In total, over 4 million GAZ-53 were built, making it the most produced truck of the Soviet Union.

==Bulgaria==
The GAZ-53A was also license-built by KTA Madara in Shumen, Bulgaria, beginning in 1967. They were called the Madara 400 series (the "4" representing its four-tonne payload). Beginning in the 1970s, the Bulgarian-built trucks were fitted with locally built four-cylinder 3.9 liter Perkins diesel (later also turbodiesel) engines, made by the Vasil Kolarov engine plant in Varna.
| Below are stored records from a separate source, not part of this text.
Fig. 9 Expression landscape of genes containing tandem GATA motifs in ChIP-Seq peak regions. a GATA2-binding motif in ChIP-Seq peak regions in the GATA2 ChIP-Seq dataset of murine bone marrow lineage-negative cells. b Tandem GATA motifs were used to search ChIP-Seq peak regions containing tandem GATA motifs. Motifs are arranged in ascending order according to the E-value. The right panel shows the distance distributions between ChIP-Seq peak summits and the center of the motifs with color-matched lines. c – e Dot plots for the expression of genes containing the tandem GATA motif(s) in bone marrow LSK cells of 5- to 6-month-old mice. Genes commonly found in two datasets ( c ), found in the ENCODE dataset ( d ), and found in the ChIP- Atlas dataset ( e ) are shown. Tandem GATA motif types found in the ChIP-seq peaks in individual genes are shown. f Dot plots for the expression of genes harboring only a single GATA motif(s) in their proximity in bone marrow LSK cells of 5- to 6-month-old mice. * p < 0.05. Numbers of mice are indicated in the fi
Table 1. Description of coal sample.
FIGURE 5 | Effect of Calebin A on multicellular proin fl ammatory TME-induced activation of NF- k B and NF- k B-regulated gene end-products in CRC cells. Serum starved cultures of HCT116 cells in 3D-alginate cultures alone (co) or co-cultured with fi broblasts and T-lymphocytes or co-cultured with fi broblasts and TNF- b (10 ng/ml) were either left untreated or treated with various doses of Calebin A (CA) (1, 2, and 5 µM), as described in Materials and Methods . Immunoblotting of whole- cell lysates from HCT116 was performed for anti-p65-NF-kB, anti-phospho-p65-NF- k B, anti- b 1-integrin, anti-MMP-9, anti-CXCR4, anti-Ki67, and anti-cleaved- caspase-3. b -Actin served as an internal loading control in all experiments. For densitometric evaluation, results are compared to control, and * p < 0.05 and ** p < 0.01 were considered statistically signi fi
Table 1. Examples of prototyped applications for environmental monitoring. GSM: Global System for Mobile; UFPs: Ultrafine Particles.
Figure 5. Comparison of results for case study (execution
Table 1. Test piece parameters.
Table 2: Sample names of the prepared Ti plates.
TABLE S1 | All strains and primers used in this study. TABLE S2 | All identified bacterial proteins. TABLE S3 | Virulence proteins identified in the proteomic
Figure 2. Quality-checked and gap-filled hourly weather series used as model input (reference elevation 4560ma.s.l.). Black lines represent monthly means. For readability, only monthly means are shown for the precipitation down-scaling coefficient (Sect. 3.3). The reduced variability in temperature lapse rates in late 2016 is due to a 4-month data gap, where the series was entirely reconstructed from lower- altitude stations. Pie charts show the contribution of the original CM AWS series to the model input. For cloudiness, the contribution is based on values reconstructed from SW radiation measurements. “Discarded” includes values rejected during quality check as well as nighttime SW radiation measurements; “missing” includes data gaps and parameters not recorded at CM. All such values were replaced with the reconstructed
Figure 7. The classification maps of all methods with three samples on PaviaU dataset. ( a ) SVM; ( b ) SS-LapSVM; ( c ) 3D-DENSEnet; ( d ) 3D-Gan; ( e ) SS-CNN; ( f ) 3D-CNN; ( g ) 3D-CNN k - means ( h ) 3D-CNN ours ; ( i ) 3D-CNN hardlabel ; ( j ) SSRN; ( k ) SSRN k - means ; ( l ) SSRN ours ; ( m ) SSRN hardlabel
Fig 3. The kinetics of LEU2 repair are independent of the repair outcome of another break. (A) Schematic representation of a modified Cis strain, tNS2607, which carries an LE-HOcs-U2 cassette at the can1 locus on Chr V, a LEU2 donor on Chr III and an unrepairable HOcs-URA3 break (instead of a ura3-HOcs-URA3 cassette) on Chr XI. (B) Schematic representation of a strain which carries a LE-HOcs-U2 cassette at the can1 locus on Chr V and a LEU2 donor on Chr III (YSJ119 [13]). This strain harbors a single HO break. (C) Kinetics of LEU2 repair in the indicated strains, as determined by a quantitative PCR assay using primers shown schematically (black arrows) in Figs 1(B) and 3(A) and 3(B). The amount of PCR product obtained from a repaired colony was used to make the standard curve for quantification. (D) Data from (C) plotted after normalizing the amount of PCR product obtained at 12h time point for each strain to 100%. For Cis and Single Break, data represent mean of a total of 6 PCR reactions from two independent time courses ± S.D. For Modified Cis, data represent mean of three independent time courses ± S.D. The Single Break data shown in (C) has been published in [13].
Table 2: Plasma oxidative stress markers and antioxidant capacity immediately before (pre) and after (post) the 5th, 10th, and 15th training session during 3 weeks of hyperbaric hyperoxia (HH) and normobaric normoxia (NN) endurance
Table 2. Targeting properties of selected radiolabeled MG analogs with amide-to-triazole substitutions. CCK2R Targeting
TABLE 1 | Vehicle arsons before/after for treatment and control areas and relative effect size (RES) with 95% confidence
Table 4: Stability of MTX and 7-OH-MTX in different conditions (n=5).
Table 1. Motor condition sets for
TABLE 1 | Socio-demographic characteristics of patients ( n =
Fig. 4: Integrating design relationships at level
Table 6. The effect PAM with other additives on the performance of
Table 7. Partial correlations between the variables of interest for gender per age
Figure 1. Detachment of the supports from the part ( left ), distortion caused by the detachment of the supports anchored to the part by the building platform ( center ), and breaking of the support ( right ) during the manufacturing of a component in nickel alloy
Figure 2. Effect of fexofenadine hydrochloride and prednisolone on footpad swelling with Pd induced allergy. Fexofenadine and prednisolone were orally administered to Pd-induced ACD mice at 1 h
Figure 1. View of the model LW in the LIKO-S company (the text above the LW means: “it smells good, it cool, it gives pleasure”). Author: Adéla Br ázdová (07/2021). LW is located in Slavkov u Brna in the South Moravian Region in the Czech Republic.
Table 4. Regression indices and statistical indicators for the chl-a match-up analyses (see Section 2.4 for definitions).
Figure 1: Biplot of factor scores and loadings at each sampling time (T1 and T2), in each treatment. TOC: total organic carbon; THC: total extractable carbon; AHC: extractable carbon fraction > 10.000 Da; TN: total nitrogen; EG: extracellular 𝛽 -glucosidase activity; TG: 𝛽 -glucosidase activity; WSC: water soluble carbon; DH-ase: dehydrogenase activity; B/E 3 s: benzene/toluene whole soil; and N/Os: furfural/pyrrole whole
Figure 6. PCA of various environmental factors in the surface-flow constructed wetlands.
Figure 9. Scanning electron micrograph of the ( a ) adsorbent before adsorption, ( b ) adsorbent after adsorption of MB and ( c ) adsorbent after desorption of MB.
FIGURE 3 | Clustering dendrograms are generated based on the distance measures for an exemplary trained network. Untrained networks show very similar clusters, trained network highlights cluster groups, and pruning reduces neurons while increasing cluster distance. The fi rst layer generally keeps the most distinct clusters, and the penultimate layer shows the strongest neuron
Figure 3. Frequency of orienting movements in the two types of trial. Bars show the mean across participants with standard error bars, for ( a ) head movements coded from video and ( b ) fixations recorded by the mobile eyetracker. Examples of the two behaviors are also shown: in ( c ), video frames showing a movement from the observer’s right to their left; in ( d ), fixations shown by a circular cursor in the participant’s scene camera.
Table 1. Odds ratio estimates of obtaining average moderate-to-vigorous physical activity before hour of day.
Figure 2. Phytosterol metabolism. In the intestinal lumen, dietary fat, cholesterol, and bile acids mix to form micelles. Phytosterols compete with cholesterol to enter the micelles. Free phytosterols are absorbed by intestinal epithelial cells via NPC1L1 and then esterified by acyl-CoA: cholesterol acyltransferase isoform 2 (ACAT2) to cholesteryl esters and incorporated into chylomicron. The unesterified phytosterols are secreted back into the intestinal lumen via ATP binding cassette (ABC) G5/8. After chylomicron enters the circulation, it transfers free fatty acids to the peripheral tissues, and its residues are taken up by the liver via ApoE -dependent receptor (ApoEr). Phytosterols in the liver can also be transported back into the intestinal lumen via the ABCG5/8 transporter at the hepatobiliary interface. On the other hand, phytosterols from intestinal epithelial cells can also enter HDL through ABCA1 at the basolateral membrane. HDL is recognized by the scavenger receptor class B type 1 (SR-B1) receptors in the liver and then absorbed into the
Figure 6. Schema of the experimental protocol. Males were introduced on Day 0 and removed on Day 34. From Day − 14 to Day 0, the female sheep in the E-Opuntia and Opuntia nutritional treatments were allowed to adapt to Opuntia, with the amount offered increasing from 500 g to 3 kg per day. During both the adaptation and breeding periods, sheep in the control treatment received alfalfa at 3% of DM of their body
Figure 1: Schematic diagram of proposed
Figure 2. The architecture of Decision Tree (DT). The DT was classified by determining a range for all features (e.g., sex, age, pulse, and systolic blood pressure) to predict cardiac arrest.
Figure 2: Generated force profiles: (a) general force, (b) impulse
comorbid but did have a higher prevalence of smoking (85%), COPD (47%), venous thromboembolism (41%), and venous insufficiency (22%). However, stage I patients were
These engines had either 80 or 100 PS. Madara built about 3,000 trucks per year throughout the 1980s, which met the needs of the local market.

==Variants==
===GAZ-52===
- GAZ-52: Prototype initial version.
- GAZ-52F: Prototype version powered by a GAZ-51F stratified charge engine (1958-1959).
- GAZ-52G: Prototype long-wheelbase flatbed version (1959).
- GAZ-52S: Prototype version for Far North climates (1962).
- GAZ-52Ya: Prototype version with tail lift.
- GAZ-52A: Cab-chassis version. Redesignated GAZ-52-01 in 1966.
  - GAZ-52-01-40: Modified version of GAZ-52-01 with no cab.
- GAZ-52-02: Cab-chassis version for dump trucks.
- GAZ-52-03: As GAZ-52-01 but with flatbed.
- GAZ-52-04: Improved GAZ-52-01.
- GAZ-52-05: Cargo-passenger version of GAZ-52-04.
- GAZ-52-06: Tractor unit version.
- GAZ-52-14: Prototype modernized version, powered by a 116 horsepower V6 engine, air-hydraulic brakes and modified trim and cab interior.
- GAZ-52-94: Prototype version for Far North climates.
- GAZ-3302: Planned modernized version of GAZ-52 (1975).

===GAZ-53===
- GAZ-53A: Prototype right hand drive version, intended for export (1962). Designation reused for modernized version of GAZ-53.
- GAZ-53A: Modernized GAZ-53.
- GAZ-53AK: Projected cabover version with 3700 mm wheelbase and 4-ton capacity. Never built.
- GAZ-53F: Version intended to be powered by the GAZ-51F stratified charge engine. Due to numerous engine problems, it was replaced by the GAZ-53F, an updated GAZ-51 engine.
- GAZ-53F1: Experimental flatbed version with 3500 kg payload capacity and a 90 horsepower GAZ-40P engine.
- GAZ-53K: Projected cabover version with 3300 mm wheelbase and 4-ton capacity. Never built.
- GAZ-53N: Military version, based on GAZ-53A.
- GAZ-53P: Cabover tractor unit version. The cab was from the GAZ-66.
- GAZ-53S: Prototype version for Far North climates.
- GAZ-53Sh: Prototype flatbed truck; rebuilt from GAZ-53F1.
- GAZ-53-02: Cab-chassis version for dump trucks.
- GAZ-53-05: Prototype tractor-trailer version.
- GAZ-53-11: Prototype modernized version of GAZ-53A.
- GAZ-53-13: Prototype dump truck chassis, based on GAZ-53-11.
- GAZ-53-40: Open cab-chassis version for buses.
- GAZ-53-55: Prototype tropical climate version of GAZ-53-05.
- GAZ-53-80: Prototype moderate climate version of GAZ-53-05.
- GAZ-53-90: Prototype version for Far North climates, development of GAZ-53S.